На следующем этапе детей учат распознавать сложные ароматы, исследовать пищевые предпочтения и готовить еду (как правило, местные блюда). Завершает «неделю дегустаций» грандиозный финал – «le repas de fte». Это праздничный обед, где чествуют саму еду. Все дети участвуют в процессе обучения на равных. Для тех, кто проявляет особый интерес, проводят дополнительные занятия после школы (например, летние кулинарные лагеря, которые посещали наши племянники и племянницы). В прошлом году местная управа организовала выездную экскурсию в Эпикурий – первый в мире музей овощей и фруктов, расположенный в Авиньоне, на юге Франции.
– Не сомневаюсь, – торжествующе закончила учительница, – скоро Софи научится получать такое же удовольствие от школьной еды, как все ученики!
Я не знала, что ответить. И все равно сомневалась, что мнение Софи о салате со свеклой переменится.
– Это, конечно, замечательно, – запинаясь, начала я, чувствуя, что ступаю по тонкому льду. Собрав все свое мужество, продолжила: – Но не думаю, что это сработает с Софи. Ей ведь нужно хорошо есть, чтобы хорошо учиться. Перекусы – минимум два раза в день. Она не сможет сосредоточиться, если будет голодна. И я не уверена, что ей понравится еда в столовой. Можно ей приносить с собой обед или хотя бы что-нибудь перекусить?

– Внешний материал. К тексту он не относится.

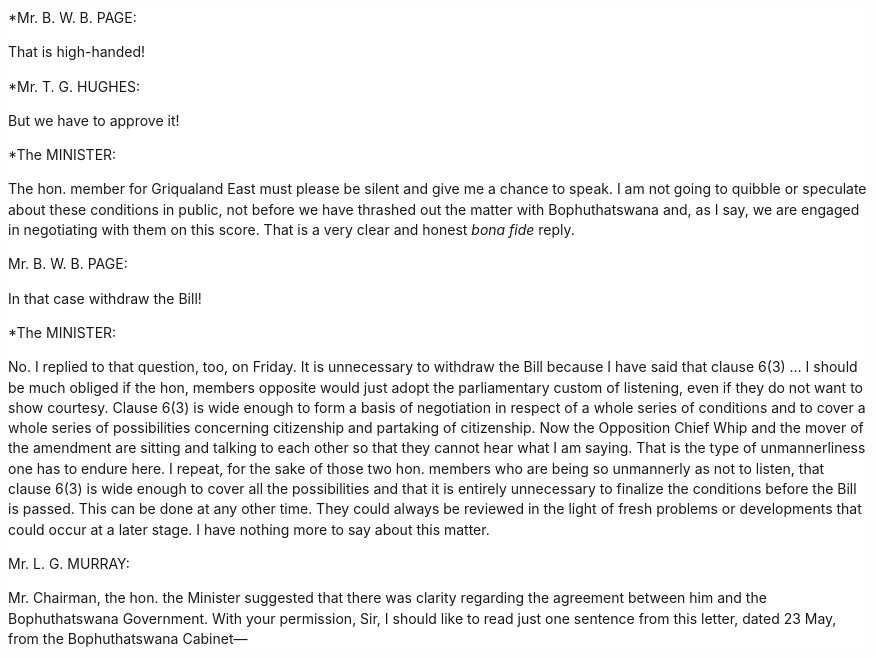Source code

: </speech>

<speech by="#page">

<from>*Mr. <person refersTo="hansard_za">B. W. B. PAGE</person>:</from>

<p>That is high-handed!</p>

</speech>

<speech by="#hughes">

<from>*Mr. <person refersTo="hansard_za">T. G. HUGHES</person>:</from>

<p>But we have to approve it!</p>

</speech>

<speech by="#minister">

<from>*The <person refersTo="hansard_za">MINISTER</person>:</from>

<p>The hon. member for Griqualand East must please be silent and give me a chance to speak. I am not going to quibble or speculate about these conditions in public, not before we have thrashed out the matter with Bophuthatswana and, as I say, we are engaged in negotiating with them on this score. That is a very clear and honest <i>bona fide</i> reply.</p>

</speech>

<speech by="#page">

<from>Mr. <person refersTo="hansard_za">B. W. B. PAGE</person>:</from>

<p>In that case withdraw the Bill!</p>

</speech>

<speech by="#minister">

<from>*The <person refersTo="hansard_za">MINISTER</person>:</from>

<p>No. I replied to that question, too, on Friday. It is unnecessary to withdraw the Bill because I have said that clause 6(3) &#x2026; I should be much obliged if the hon, members opposite would just adopt the parliamentary custom of listening, even if they do not want to show courtesy. Clause 6(3) is wide enough to form a basis of negotiation in respect of a whole series of conditions and to cover a whole series of possibilities concerning citizenship and partaking of citizenship. Now the Opposition Chief Whip and the mover of the amendment are sitting and talking to each other so that they cannot hear what I am saying. That is the type of unmannerliness one has to endure here. I repeat, for the sake of those two hon. members who are being so unmannerly as not to listen, that clause 6(3) is wide enough to cover all the possibilities and that it is entirely unnecessary to finalize the conditions before the Bill is passed. This can be done at any other time. They could always be reviewed in the light of fresh problems or developments that could occur at a later stage. I have nothing more to say about this matter.</p>

</speech>

<speech by="#murray">

<from>Mr. <person refersTo="hansard_za">L. G. MURRAY</person>:</from>

<p>Mr. Chairman, the hon. the Minister suggested that there was clarity regarding the agreement between him and the Bophuthatswana Government. With your permission, Sir, I should like to read just one sentence from this letter, dated 23 May, from the Bophuthatswana Cabinet&#x2014;</p>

– НЕТ! – отрезала учительница. Было ясно, что она не собирается обсуждать это со мной. – Кусочничество – очень вредная привычка. Она мешает детям учиться. Моя задача – научить всех детей питаться правильно.
Учительница была уверена: научиться есть по-французски обязаны все дети. Без исключения.

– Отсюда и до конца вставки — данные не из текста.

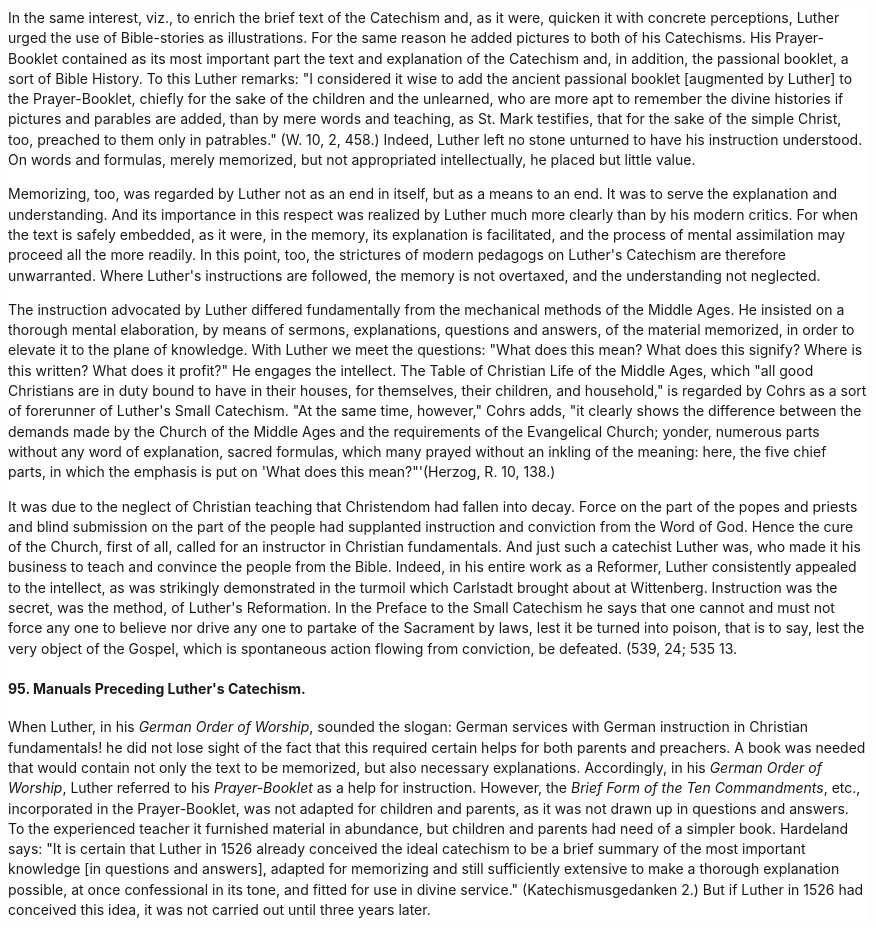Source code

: In the same interest, viz., to enrich the brief text of the Catechism and, as it were, quicken it with concrete perceptions, Luther urged the use of Bible-stories as illustrations.
For the same reason he added pictures to both of his Catechisms. His Prayer-Booklet contained as its most important part the text and explanation of the Catechism and, in addition, the passional booklet, a sort of Bible History. To this Luther remarks: "I considered it wise to add the ancient passional booklet [augmented by Luther] to the Prayer-Booklet, chiefly for the sake of the children and the unlearned, who are more apt to remember the divine histories if pictures and parables are added, than by mere words and teaching, as St. Mark testifies, that for the sake of the simple Christ, too, preached to them only in patrables." (W. 10, 2, 458.) Indeed, Luther left no stone unturned to have his instruction understood. On words and formulas, merely memorized, but not appropriated intellectually, he placed but little value.

Memorizing, too, was regarded by Luther not as an end in itself, but as a means to an end. It was to serve the explanation and understanding. And its importance in this respect was realized by Luther much more clearly than by his modern critics. For when the text is safely embedded, as it were, in the memory, its explanation is facilitated, and the process of mental assimilation may proceed all the more readily. In this point, too, the strictures of modern pedagogs on Luther's Catechism are therefore unwarranted. Where Luther's instructions are followed, the memory is not overtaxed, and the understanding not neglected.

The instruction advocated by Luther differed fundamentally from the mechanical methods of the Middle Ages. He insisted on a thorough mental elaboration, by means of sermons, explanations, questions and answers, of the material memorized, in order to elevate it to the plane of knowledge. With Luther we meet the questions: "What does this mean? What does this signify? Where is this written? What does it profit?" He engages the intellect. The Table of Christian Life of the Middle Ages, which "all good Christians are in duty bound to have in their houses, for themselves, their children, and household," is regarded by Cohrs as a sort of forerunner of Luther's Small Catechism. "At the same time, however," Cohrs adds, "it clearly shows the difference between the demands made by the Church of the Middle Ages and the requirements of the Evangelical Church; yonder, numerous parts without any word of explanation, sacred formulas, which many prayed without an inkling of the meaning: here, the five chief parts, in which the emphasis is put on 'What does this mean?"'(Herzog, R.
10, 138.)

It was due to the neglect of Christian teaching that Christendom had fallen into decay.
Force on the part of the popes and priests and blind submission on the part of the people had supplanted instruction and conviction from the Word of God. Hence the cure of the Church, first of all, called for an instructor in Christian fundamentals. And just such a catechist Luther was, who made it his business to teach and convince the people from the Bible. Indeed, in his entire work as a Reformer, Luther consistently appealed to the intellect, as was strikingly demonstrated in the turmoil which Carlstadt brought about at Wittenberg.
Instruction was the secret, was the method, of Luther's Reformation. In the Preface to the Small Catechism he says that one cannot and must not force any one to believe nor drive any one to partake of the Sacrament by laws, lest it be turned into poison, that is to say, lest the very object of the Gospel, which is spontaneous action flowing from conviction, be defeated. (539, 24; 535 13.

#### 95. Manuals Preceding Luther's Catechism.

When Luther, in his _German Order of Worship_, sounded the slogan: German services with German instruction in Christian fundamentals! he did not lose sight of the fact that this required certain helps for both parents and preachers. A book was needed that would contain not only the text to be memorized, but also necessary explanations. Accordingly, in his _German Order of Worship_, Luther referred to his _Prayer-Booklet_ as a help for instruction.
However, the _Brief Form of the Ten Commandments_, etc., incorporated in the Prayer-Booklet, was not adapted for children and parents, as it was not drawn up in questions and answers.
To the experienced teacher it furnished material in abundance, but children and parents had need of a simpler book. Hardeland says: "It is certain that Luther in 1526 already conceived the ideal catechism to be a brief summary of the most important knowledge [in questions and answers], adapted for memorizing and still sufficiently extensive to make a thorough explanation possible, at once confessional in its tone, and fitted for use in divine service." (Katechismusgedanken 2.) But if Luther in 1526 had conceived this idea, it was not carried out until three years later.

Наверное, я выглядела недовольной, потому что у выхода учительница остановилась и добавила: в течение года Софи, как и все дети, будет получать в школе интересные задания, связанные с едой: например, вырастить собственный огородик на специально отведенном участке школьного двора. Дети будут ходить на экскурсии на местный рынок, всего в пяти минутах от школы. А гастрономические уроки включены в программу изучения других предметов: например биологии, когда начнут проходить улиток.
Заметив мою реакцию на слово «улитки», мадам оборвала свой монолог и предложила обсудить оставшиеся у меня вопросы со школьным психологом.
– Но Софи еще слишком мала, чтобы ходить к психологу, вам не кажется? – опешила я.
Мадам помолчала… Потом ответила: «Психолог нужен не ей, а вам». С этими словами она повернулась и пошла встречать новых учеников.
Когда я рассказала об этом мужу, он рассмеялся.
– Французы вообще не переживают так из-за еды. Они уверены: если дети плохо едят – виноваты родители.